İletişim ve yönetim konusunda dünyada bilinen önemli isimlerden biri olan Peter F. Drucker derki:
"İletişimdeki en önemli unsur, söylenmeyenleri duymaktır."
-Acaba insanlar üzerinde nasıl bir etki uyandırıyorum?
-İş arkadaşlarımın söylediklerine inanmam gerekiyor mu?
-Bana bağlı olan ekibim dediklerimi anlıyor mu?
-"Hmm aslında Ahmet Bey ben anlatırken farklı birşeylerle ilgileniyordu benle göz teması kurmadı, Ayşe hanım ise biraz ukala bir tavırla dinledi sanki" bu tarz soruların cevaplarını sormaktan ziyade o anı değerlendirerek zihnimizde anın canlandığını ve o anı değerlendirip cevap verdiğinizi farkettiniz sanırım. Sözsüz iletişimdeki sessiz işaretler altta yatan duyguları, korku, dürüstlük, hayal kırıklığı, ilgisizlik gibi bir çok duyguyu açığa çıkartabilir. Bu nedenle ofisimizde yeni işe başlayan biri hakkında ilk yarım saat içinde bir kanı oluştururuz ve o kişi ile yakın arkadaş olup olamayacağımızı daha ilk anlardan itibaren netleştiririz.
İletişim dediğimiz kavramda genellikle bilgi, fikir yada düşüncenin aktarımı olarak tanımlanırken Duygu aktarımı unutulur yada düşünülmez. Oysa iletişimde duygu aktarım oranlarında bilinen klasik araştırma olan Ferris ve Mahrebian 'ın araştırması derki : İnsanların konuşurken duygu aktarımındaki en önemli oran beden dilinde ve ses tonundadır der ve bu oran yaklaşık olarak % 93. Yani karşımızdakilere duygu aktarımında ne söylediğimiz değil neyi nası söylediğimiz etkilidir.
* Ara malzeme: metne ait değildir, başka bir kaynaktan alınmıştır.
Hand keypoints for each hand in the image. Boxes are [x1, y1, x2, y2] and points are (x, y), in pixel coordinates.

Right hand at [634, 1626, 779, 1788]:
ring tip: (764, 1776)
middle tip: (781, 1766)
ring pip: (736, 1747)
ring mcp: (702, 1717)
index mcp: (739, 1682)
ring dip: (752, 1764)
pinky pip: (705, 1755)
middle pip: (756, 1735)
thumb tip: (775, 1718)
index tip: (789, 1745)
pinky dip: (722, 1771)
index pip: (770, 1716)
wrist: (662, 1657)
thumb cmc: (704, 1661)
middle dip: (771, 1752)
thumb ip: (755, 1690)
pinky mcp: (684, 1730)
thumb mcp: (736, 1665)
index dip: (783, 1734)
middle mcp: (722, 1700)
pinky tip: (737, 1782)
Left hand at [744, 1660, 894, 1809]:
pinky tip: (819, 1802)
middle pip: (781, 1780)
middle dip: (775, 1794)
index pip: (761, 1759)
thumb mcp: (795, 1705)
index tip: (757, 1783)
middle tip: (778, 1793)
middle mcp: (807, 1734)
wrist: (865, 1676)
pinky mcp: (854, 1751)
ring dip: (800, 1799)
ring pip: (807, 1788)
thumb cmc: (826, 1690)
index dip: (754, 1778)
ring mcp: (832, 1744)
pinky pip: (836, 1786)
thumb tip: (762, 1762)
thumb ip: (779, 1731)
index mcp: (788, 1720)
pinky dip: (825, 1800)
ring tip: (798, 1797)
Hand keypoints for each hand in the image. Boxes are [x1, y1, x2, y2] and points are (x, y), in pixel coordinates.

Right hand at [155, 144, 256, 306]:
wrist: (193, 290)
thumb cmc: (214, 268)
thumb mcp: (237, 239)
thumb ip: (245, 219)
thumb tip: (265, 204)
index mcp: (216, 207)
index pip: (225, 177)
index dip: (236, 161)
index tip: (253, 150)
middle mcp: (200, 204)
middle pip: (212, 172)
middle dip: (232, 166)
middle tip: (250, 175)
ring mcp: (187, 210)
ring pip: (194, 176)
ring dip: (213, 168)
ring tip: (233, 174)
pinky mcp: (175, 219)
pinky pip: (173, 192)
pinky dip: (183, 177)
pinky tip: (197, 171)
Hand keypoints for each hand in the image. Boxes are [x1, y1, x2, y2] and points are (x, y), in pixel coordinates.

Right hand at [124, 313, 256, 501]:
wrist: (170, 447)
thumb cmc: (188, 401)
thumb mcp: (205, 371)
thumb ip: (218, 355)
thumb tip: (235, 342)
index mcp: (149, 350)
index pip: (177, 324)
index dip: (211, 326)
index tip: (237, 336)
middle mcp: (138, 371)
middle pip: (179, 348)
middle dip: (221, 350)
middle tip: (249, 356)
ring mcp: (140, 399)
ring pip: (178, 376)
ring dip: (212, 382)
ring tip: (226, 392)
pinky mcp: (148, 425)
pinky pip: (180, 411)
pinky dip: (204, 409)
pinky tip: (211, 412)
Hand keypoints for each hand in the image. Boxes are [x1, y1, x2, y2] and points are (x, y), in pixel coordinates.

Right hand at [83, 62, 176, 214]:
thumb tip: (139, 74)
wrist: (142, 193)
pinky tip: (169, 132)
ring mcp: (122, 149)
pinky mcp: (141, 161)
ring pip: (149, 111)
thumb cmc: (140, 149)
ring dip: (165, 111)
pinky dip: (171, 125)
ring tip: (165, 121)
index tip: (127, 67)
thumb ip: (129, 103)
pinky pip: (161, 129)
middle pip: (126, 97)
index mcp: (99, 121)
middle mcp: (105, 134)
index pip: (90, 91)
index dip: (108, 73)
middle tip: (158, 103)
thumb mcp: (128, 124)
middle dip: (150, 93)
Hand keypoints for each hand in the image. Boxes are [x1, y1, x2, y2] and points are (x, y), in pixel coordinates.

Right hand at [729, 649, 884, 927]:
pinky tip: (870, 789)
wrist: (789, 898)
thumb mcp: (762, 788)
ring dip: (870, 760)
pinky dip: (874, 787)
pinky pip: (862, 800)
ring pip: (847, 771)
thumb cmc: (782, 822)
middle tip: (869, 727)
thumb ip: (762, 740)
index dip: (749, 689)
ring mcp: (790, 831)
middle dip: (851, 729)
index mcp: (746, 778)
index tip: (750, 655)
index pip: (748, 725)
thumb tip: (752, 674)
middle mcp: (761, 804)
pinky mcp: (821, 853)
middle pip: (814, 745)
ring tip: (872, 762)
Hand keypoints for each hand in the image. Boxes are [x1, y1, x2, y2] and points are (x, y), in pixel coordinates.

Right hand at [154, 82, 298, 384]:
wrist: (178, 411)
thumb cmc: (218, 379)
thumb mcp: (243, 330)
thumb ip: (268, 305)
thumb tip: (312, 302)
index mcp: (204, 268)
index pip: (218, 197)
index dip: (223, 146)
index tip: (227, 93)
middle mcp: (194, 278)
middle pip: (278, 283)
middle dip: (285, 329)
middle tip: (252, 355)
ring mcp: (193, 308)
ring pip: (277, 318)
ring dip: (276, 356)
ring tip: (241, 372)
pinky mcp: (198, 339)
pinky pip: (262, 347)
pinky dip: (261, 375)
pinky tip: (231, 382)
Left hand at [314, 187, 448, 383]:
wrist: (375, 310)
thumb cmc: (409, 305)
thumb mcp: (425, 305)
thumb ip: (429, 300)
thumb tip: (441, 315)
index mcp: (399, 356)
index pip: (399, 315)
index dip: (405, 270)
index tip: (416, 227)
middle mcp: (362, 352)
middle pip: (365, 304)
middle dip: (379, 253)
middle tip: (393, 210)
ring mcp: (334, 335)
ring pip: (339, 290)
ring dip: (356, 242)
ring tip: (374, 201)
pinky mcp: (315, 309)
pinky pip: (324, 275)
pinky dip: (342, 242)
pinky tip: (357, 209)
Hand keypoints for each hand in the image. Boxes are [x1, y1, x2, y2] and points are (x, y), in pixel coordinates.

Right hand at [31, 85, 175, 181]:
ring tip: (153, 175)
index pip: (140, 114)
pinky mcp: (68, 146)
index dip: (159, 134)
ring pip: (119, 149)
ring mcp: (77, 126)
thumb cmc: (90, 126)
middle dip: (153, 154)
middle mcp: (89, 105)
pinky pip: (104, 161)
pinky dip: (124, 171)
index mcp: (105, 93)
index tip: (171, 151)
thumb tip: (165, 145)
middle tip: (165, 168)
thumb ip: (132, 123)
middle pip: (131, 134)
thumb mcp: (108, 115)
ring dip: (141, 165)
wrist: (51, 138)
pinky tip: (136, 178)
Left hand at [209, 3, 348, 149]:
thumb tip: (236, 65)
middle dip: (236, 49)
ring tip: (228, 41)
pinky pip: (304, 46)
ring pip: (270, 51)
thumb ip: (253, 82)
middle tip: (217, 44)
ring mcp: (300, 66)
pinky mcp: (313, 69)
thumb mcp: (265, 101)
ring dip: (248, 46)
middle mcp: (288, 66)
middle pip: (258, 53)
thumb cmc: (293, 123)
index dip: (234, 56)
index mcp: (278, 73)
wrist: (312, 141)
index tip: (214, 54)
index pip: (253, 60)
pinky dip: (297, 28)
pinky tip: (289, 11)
Beden dili kavramı ülkemizde bir kitap okuyup ben uzmanım diye etrafta dolaşanların anlattığı kadar basit bir kavram olmasa bile üzerinde çalıştıkça herkesin rahatça anlayacağı ve uygulayacağı iletişimin olmazsa olmaz konusudur.
İletişim kişiye rağmen değil, kişi ile yapılır. Bu nedenle karşımızdaki dinlememesi yada anlamamasına rağmen ben anlattım deyip sonrada konunun anlaşıldığını düşünemeyiz. Karşımızdaki kişiye kendimizi ne kadar doğru anlatabiliyorsak ve bizi ne kadar iyi anlayabiliyorsa iletişim o kadar güzel olacaktır.
Haftanın bu ilk çalışma gününde herkese Huzurlu haftalar.